Troubleshoot AWS Agentless Installs

Use these suggestions to troubleshoot an agentless AWS installation.

Check for Service Control Policies

AWS Service control policies (SCPs) can commonly hinder Sysdig’s operations by denying required permissions, even if they are correctly granted at the Role level. SCPs are created at the Organization level, and may be automatically created if using services such as AWS Control Tower.

To check for SCPs that may impact Sysdig Integrations:

  1. Log into the Management Account of your AWS organization, and locate the affected account in the organization tree.
  2. Click on the account, and open the Policies tab.
  3. Under Applied policies, check each policy and confirm that it does not deny any of the following actions:

    • sts:AssumeRole from the Sysdig Trusted Identity

    • (If using CSPM) Any permissions defined in the AWS SecurityAudit managed policy

    • (If using Agentless Threat Detection) events:PutEvents on Sysdig’s EventBridge Bus

Troubleshoot CSPM

  • IAM Role: Ensure the affected account contains an IAM Role with:
  • SCPs: If the account is part of an AWS Organization, ensure there are no SCPs that overwrite these permissions.

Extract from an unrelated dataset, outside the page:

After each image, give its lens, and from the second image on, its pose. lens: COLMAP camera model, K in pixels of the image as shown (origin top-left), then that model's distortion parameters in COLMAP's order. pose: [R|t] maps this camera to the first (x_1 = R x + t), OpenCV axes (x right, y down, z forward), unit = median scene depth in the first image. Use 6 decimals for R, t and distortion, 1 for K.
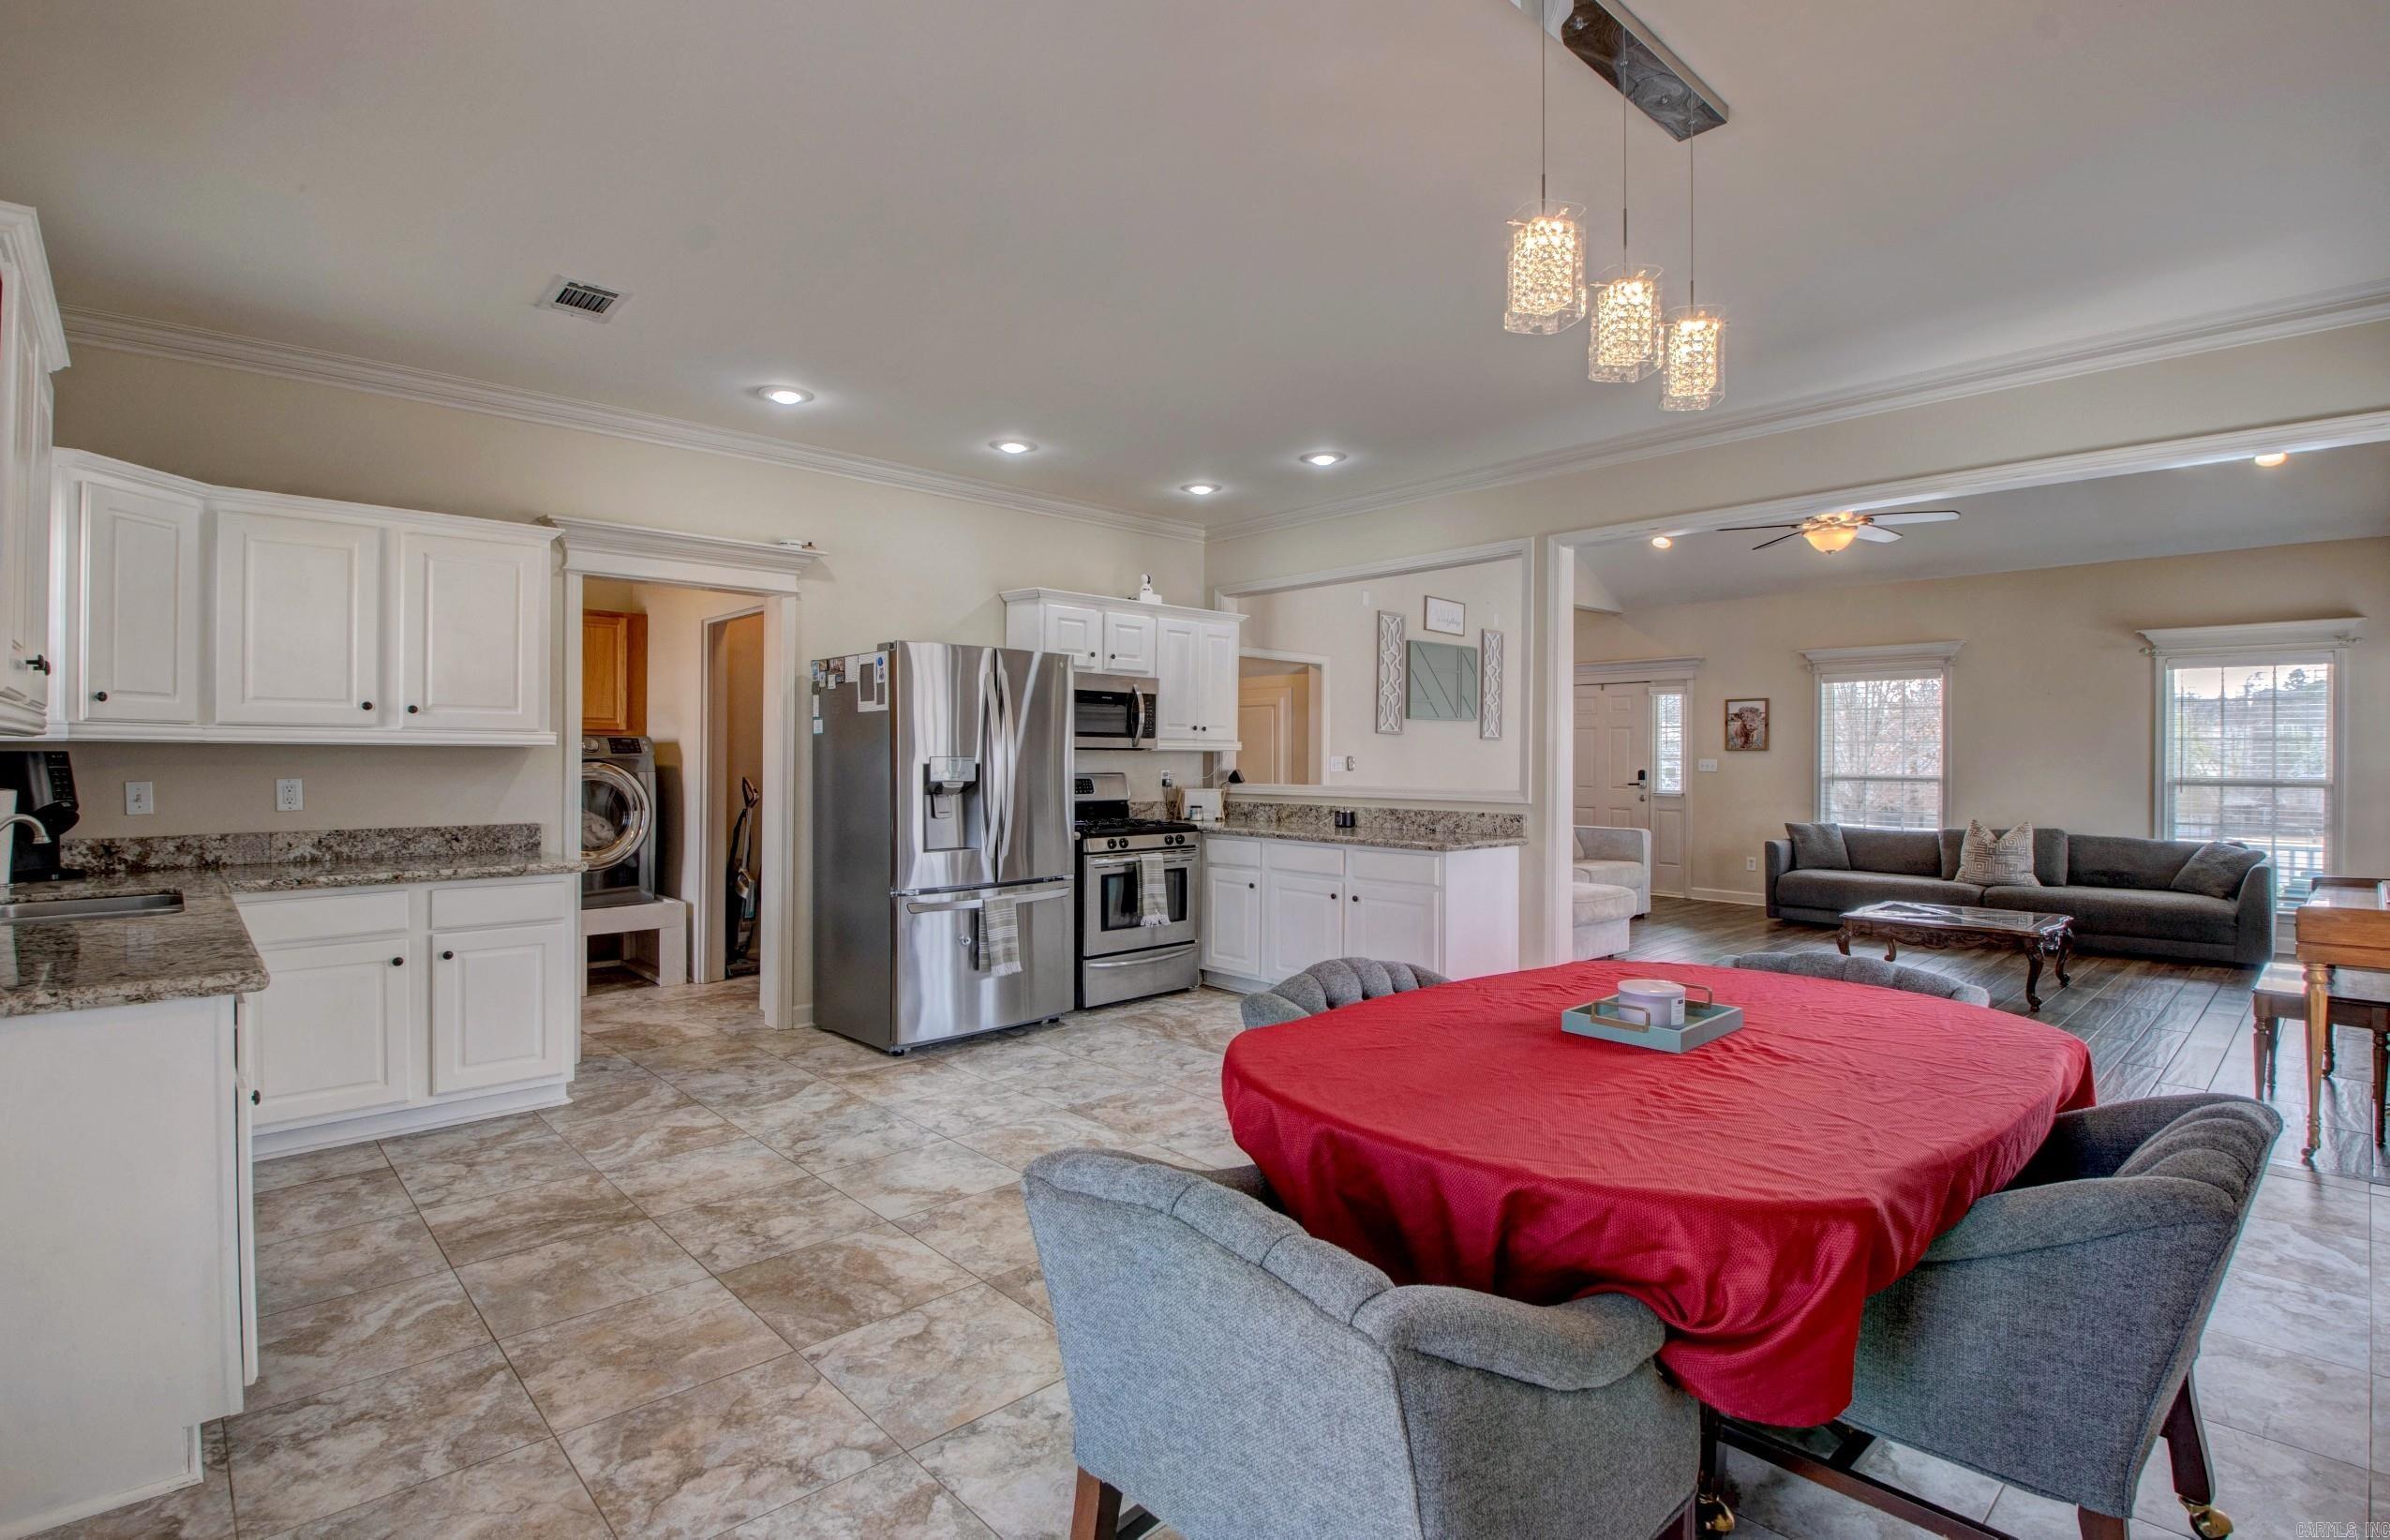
lens RADIAL K [[1089.6, 0, 1195.2], [0, 1089.6, 761.0], [0, 0, 1]] dist [-0.019758, -0.006553]
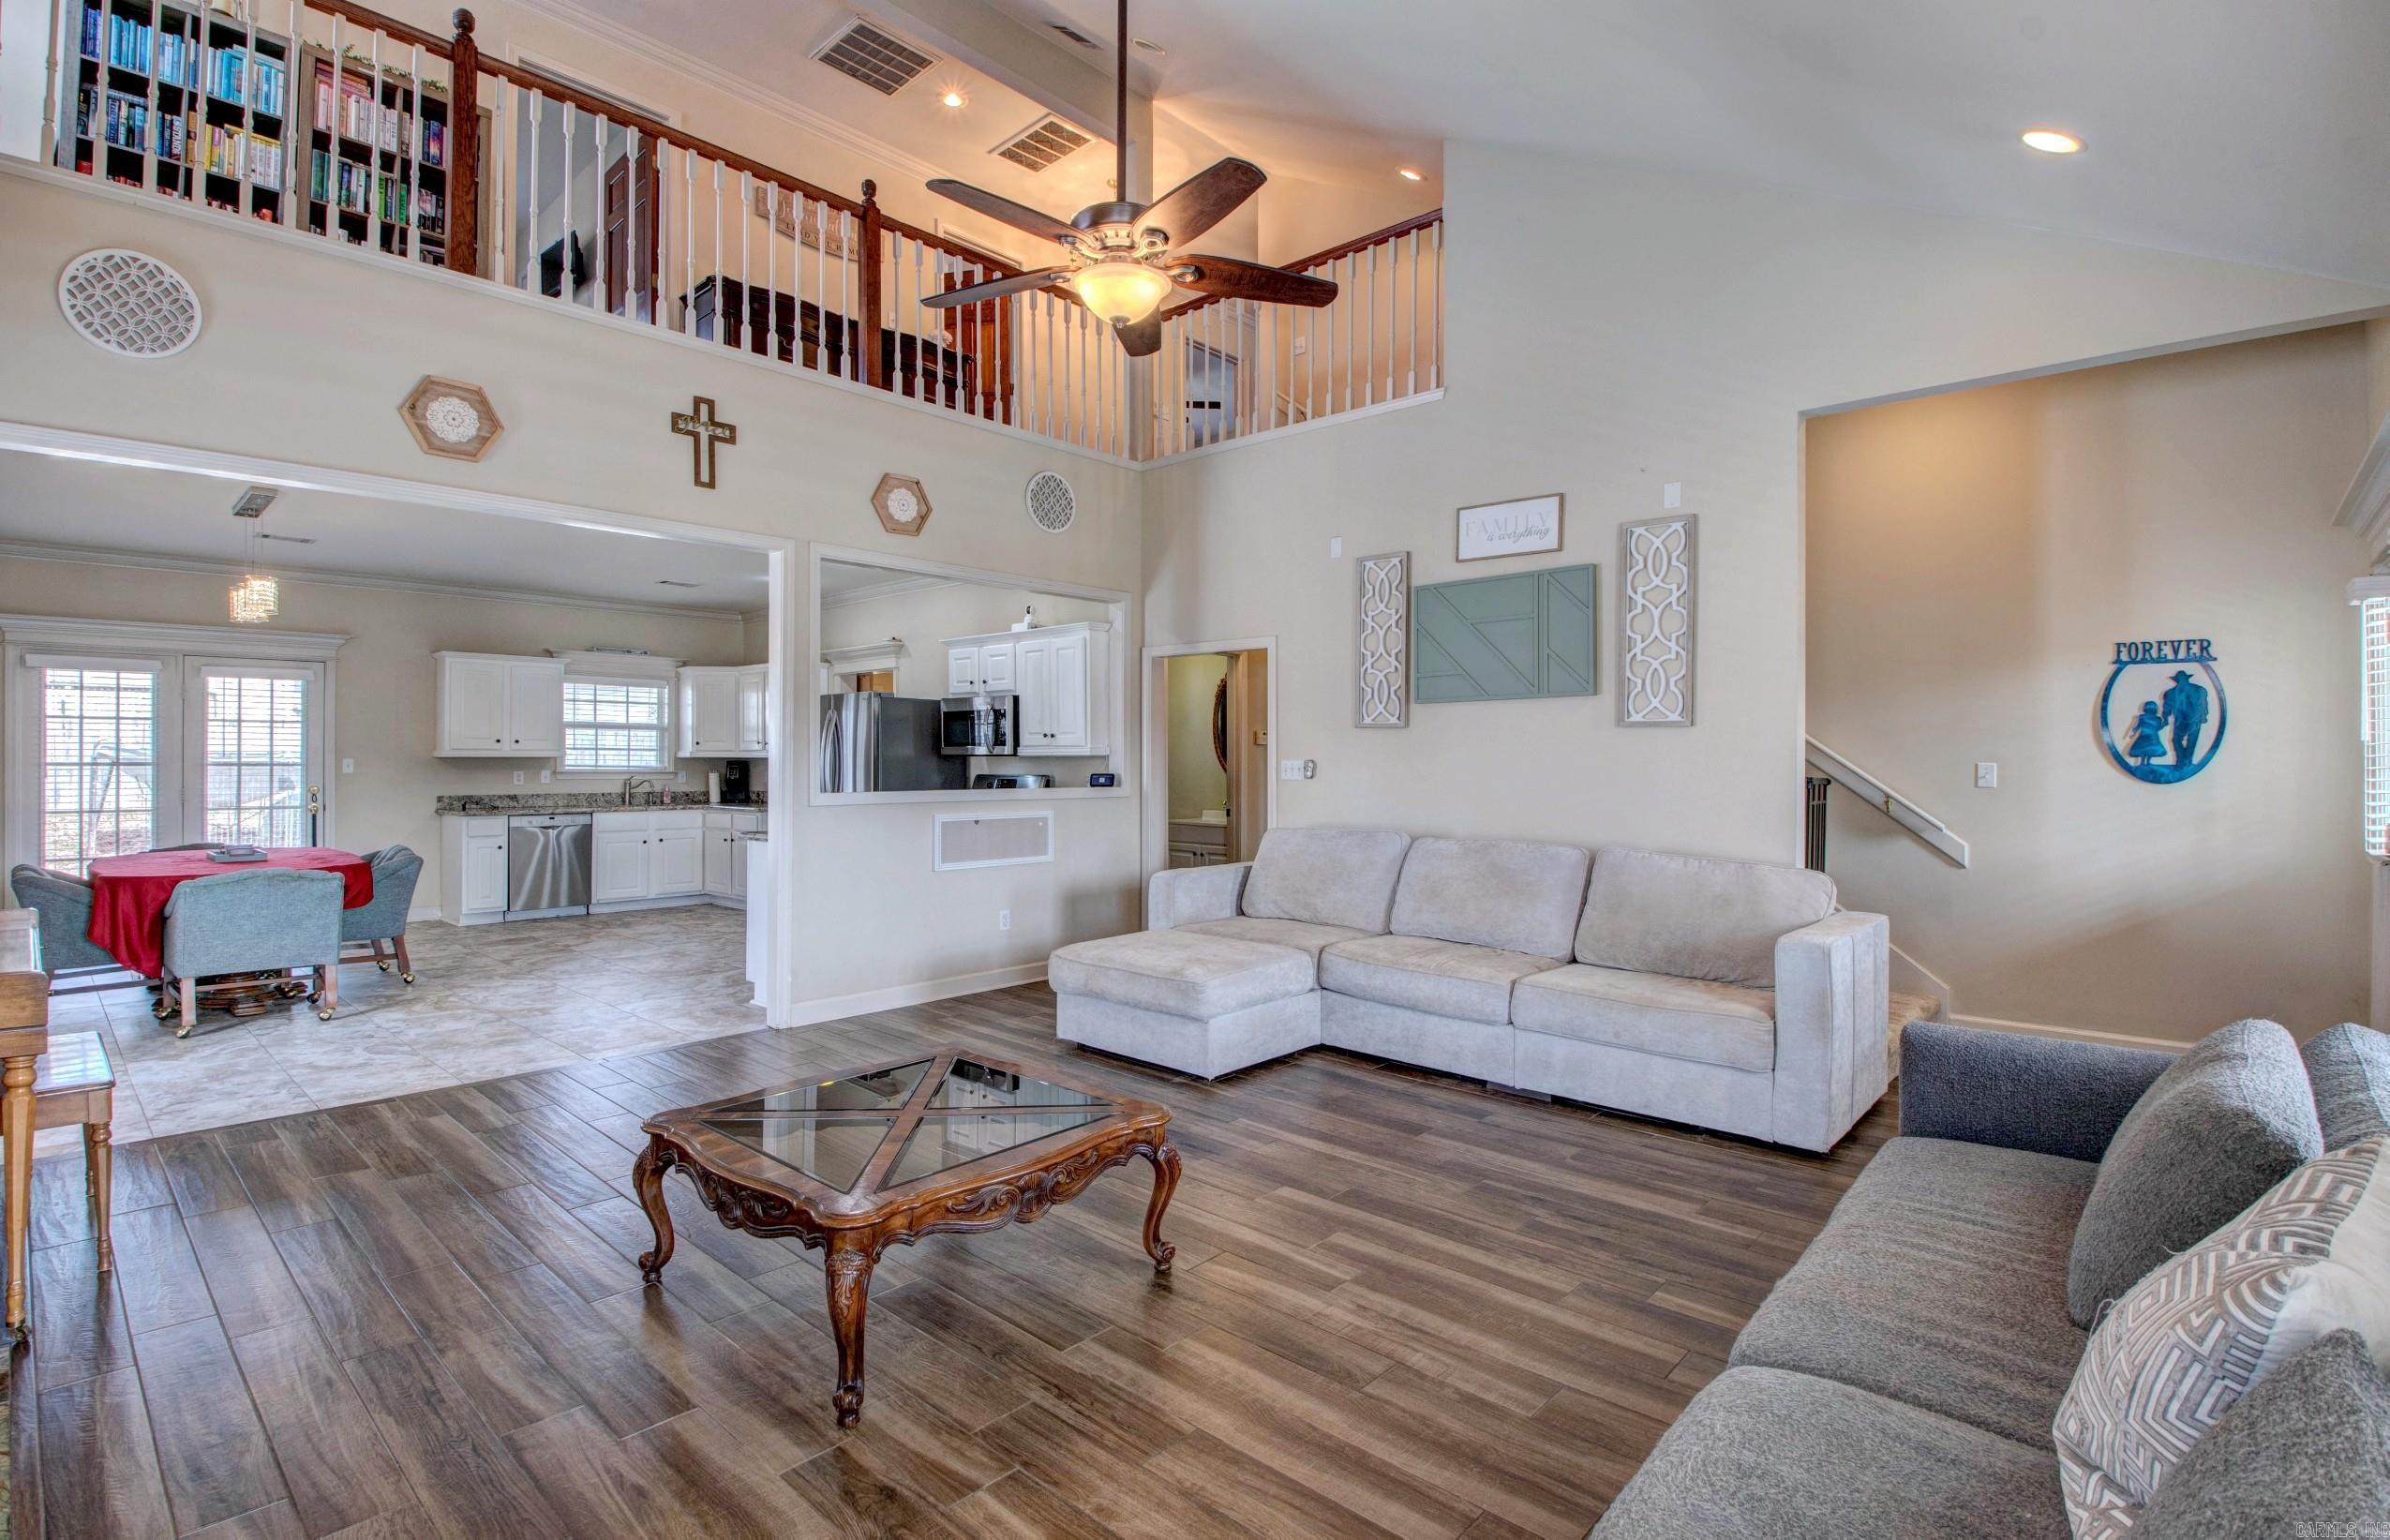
lens RADIAL K [[1089.6, 0, 1179.8], [0, 1089.6, 761.8], [0, 0, 1]] dist [-0.019758, -0.006553]
pose [[0.066373, -0.003442, -0.997789, 0.852555], [-0.005974, 0.999975, -0.003847, 0.000002], [0.997777, 0.006216, 0.066351, 0.815385]]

Troubleshoot Agentless CDR

  • EventBridge Rule: Ensure the affected account contains an EventBridge Rule with an associated IAM Role and EventBridge Target. These resources will all begin with a sysdig-secure-cloudtrail prefix.

    • Note that the EventBridge resources are regional. They must exist in each region from which you would like capture events.

  • CloudTrail Trail: In order for CloudTrail events to be correctly routed to EventBridge, a CloudTrail trail must exist. Ensure there is an active Trail in the affected account, or an active organizational Trail if the affected account is part of an AWS Organization.

  • SCPs: If the account is part of an AWS Organization, ensure there are no SCPs that restrict sts:AssumeRole or events:PutEvents for these resources.

  • Events flowing: Check that Events are flowing through the EventBridge Rule:

    • Navigate to the EventBridge Rules console and locate the Rule created by Sysdig.

    • Select this Rule, and navigate to the Monitoring tab. Check the Invocations and FailedInvocations graphs.

    • If both graphs show no data, this indicates that no events have occurred that will be captured by Sysdig. Make sure that there is an active CloudTrail Trail, and that there is activity occurring in the region of the EventBridge Rule.

    • If there is activity in the Invocations graph, and the FailedInvocations graph is non-zero, you can use the following steps to investigate the failures:

      Failed Invocations:

      1. In this account, create a temporary SQS Queue that will be used as a Dead Letter Queue for the EventBridge Target.
      2. Navigate to the Rule and under the Target tab, click Edit.
      3. Expand the Additional settings section and select the second option for the Dead-letter queue (Select an Amazon SQS queue in the current AWS account to use as the dead-letter queue).
      4. Select the SQS Queue created in step 1, and save the configuration.
      5. Now that failed events will be captured in the DLQ, ensure that some activity occurs in the account. If the account sees high usage, events may already be occurring, however if the account is relatively unused, you man need to manually trigger some events. A simple option is to create or delete an S3 bucket.
      6. Navigate to the SQS Queue console and locate your temporary Queue.
      7. In the top right corner, click Send and recieve messages. Under Receive messages, click Poll for messages.
      8. Select a message and view the Attributes tab. Details of the failed invocation will be available.